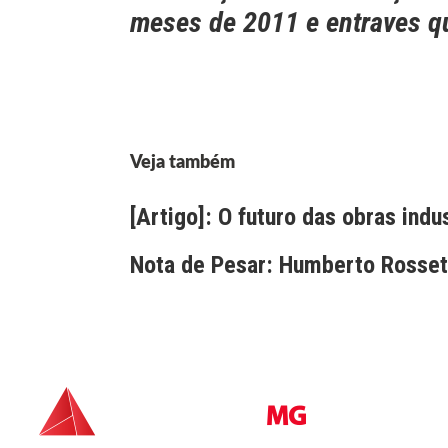
meses de 2011 e entraves q
Veja também
[Artigo]: O futuro das obras indu
Nota de Pesar: Humberto Rossett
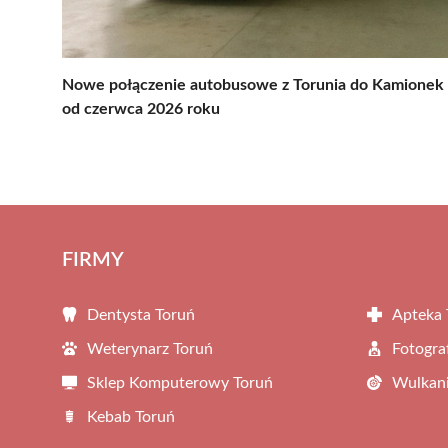
Nowe połączenie autobusowe z Torunia do Kamionek
od czerwca 2026 roku
FIRMY
Dentysta Toruń
Apteka 
Weterynarz Toruń
Fotogra
Sklep Komputerowy Toruń
Wulkani
Kebab Toruń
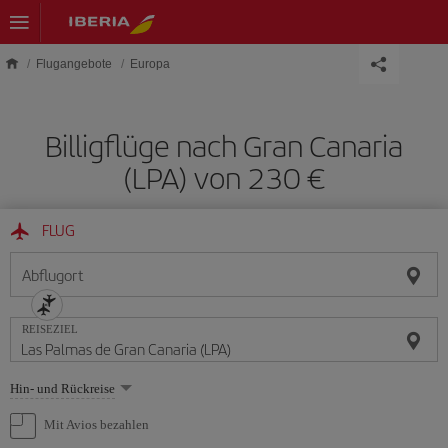
Skip to main content
Flugangebote
Europa
Billigflüge nach Gran Canaria
(LPA) von 230 €
FLUG
Abflugort
REISEZIEL
Wählen
Hin- und Rückreise
Sie
eine
Mit Avios bezahlen
Option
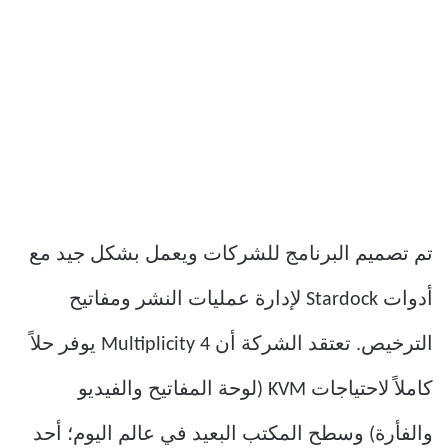
تم تصميم البرنامج للشركات ويعمل بشكل جيد مع
أدوات Stardock لإدارة عمليات النشر ومفاتيح
الترخيص. تعتقد الشركة أن Multiplicity 4 يوفر حلاً
كاملاً لاحتياجات KVM (لوحة المفاتيح والفيديو
والفأرة) وسطح المكتب البعيد في عالم اليوم؛ أحد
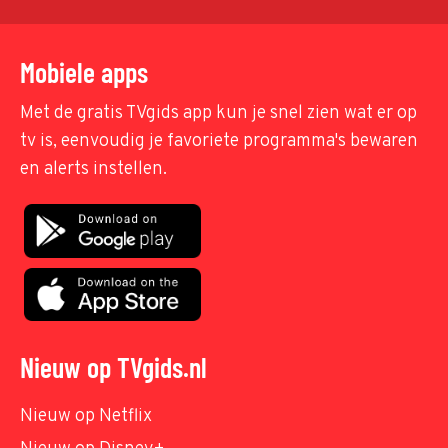
Mobiele apps
Met de gratis TVgids app kun je snel zien wat er op
tv is, eenvoudig je favoriete programma's bewaren
en alerts instellen.
Nieuw op TVgids.nl
Nieuw op Netflix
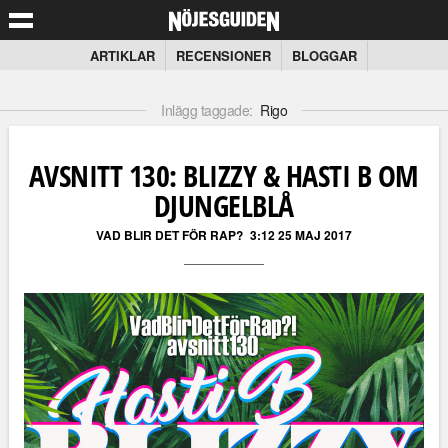
ARTIKLAR
RECENSIONER
BLOGGAR
Inlägg taggade:
Rigo
AVSNITT 130: BLIZZY & HASTI B OM
DJUNGELBLÅ
VAD BLIR DET FÖR RAP?
3:12 25 MAJ 2017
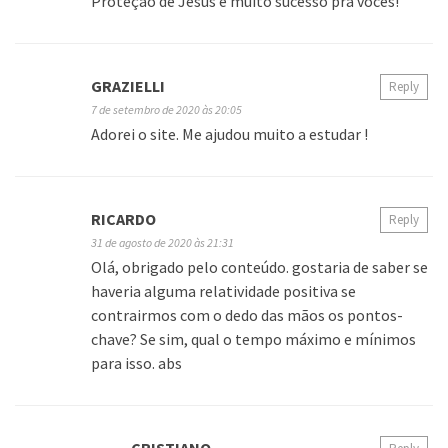
Proteção de Jesus e muito sucesso pra vocês!
GRAZIELLI
Reply
7 de setembro de 2020 às 20:05
Adorei o site. Me ajudou muito a estudar !
RICARDO
Reply
31 de agosto de 2020 às 21:31
Olá, obrigado pelo conteúdo. gostaria de saber se
haveria alguma relatividade positiva se
contrairmos com o dedo das mãos os pontos-
chave? Se sim, qual o tempo máximo e mínimos
para isso. abs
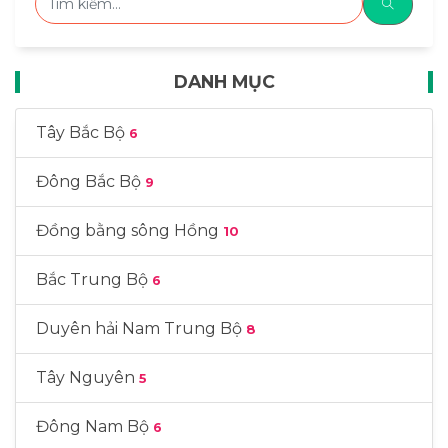
DANH MỤC
Tây Bắc Bộ
6
Đông Bắc Bộ
9
Đồng bằng sông Hồng
10
Bắc Trung Bộ
6
Duyên hải Nam Trung Bộ
8
Tây Nguyên
5
Đông Nam Bộ
6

» YOUR TASK:
Write out every line of text in the records above word for word, leaving the pictures out.

» REPLY:
meses de 2011 e entraves q
Veja também
[Artigo]: O futuro das obras indu
Nota de Pesar: Humberto Rossett
Nowe połączenie autobusowe z Torunia do Kamionek
od czerwca 2026 roku
FIRMY
Dentysta Toruń
Apteka 
Weterynarz Toruń
Fotogra
Sklep Komputerowy Toruń
Wulkani
Kebab Toruń
Skip to main content
Flugangebote
Europa
Billigflüge nach Gran Canaria
(LPA) von 230 €
FLUG
Abflugort
REISEZIEL
Wählen
Hin- und Rückreise
Sie
eine
Mit Avios bezahlen
Option
تم تصميم البرنامج للشركات ويعمل بشكل جيد مع
أدوات Stardock لإدارة عمليات النشر ومفاتيح
الترخيص. تعتقد الشركة أن Multiplicity 4 يوفر حلاً
كاملاً لاحتياجات KVM (لوحة المفاتيح والفيديو
والفأرة) وسطح المكتب البعيد في عالم اليوم؛ أحد
Mobiele apps
Met de gratis TVgids app kun je snel zien wat er op
tv is, eenvoudig je favoriete programma's bewaren
en alerts instellen.
Nieuw op TVgids.nl
Nieuw op Netflix
ARTIKLAR
RECENSIONER
BLOGGAR
Inlägg taggade:
Rigo
AVSNITT 130: BLIZZY & HASTI B OM
DJUNGELBLÅ
VAD BLIR DET FÖR RAP?
3:12 25 MAJ 2017
Proteção de Jesus e muito sucesso pra vocês!
GRAZIELLI
Reply
7 de setembro de 2020 às 20:05
Adorei o site. Me ajudou muito a estudar !
RICARDO
Reply
31 de agosto de 2020 às 21:31
Olá, obrigado pelo conteúdo. gostaria de saber se
haveria alguma relatividade positiva se
contrairmos com o dedo das mãos os pontos-
chave? Se sim, qual o tempo máximo e mínimos
para isso. abs
DANH MỤC
Tây Bắc Bộ
6
Đông Bắc Bộ
9
Đồng bằng sông Hồng
10
Bắc Trung Bộ
6
Duyên hải Nam Trung Bộ
8
Tây Nguyên
5
Đông Nam Bộ
6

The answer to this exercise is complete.